No hay virtud política en la praxis que prescinde del otro, que aspira a exterminarlo, real o simbólicamente, hay que decirlo una y otra vez. Pero luchar ahora contra el hábito hegemónico nos está resultando muy cuesta arriba. En la era del vaciamiento de los contenidos para dar prioridad a la simple forma, al aplauso irreflexivo o la “boutade” sin trascendencia, la adopción de la receta de unilateralidad de los extremismos (más pendientes de cosechar retuits o posicionar slogans en las ágoras virtuales que de bregar con la dificultad que implican las soluciones reales y el fragoso “vis-à-vis”) podría costarnos imperdonables retrocesos.

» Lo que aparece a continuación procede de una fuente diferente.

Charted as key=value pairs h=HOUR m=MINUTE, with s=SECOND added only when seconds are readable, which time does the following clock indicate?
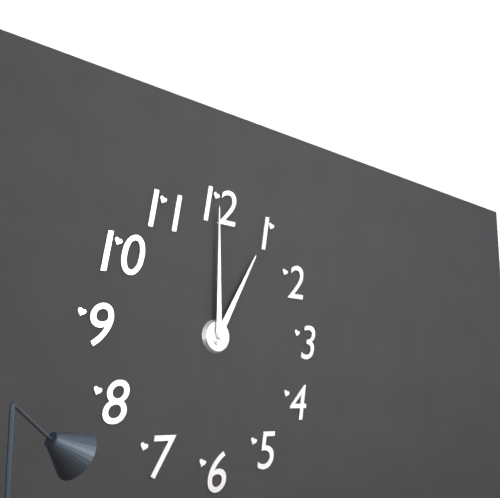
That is h=1 m=0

Aún conscientes del envión identitario y legitimador que resulta de exprimir “L´animo in Piazza” del que habla Maquiavelo, también es sano advertir que, mal calibrado, puede producir espejismos. Y llevar a creer, incluso, que es factible avanzar sin integrar el contraste que aporta el aliado; que será fácil extirpar la presencia abrumadora, asfixiante, tangible del Gran Otro. Torear esos mareos, reconciliarse con el matiz del logro real aunque imperfecto, es también tarea que incumbe al ciudadano. Una cosa es la confrontación, las candelas de lo público. Otra distinta, bregar en privado para cimentar la confianza, el reconocimiento, el vidrioso esqueleto que daría sustento a la solución política. ¡Menuda faena! Por su éxito también sería justo anticipar un buen aplauso.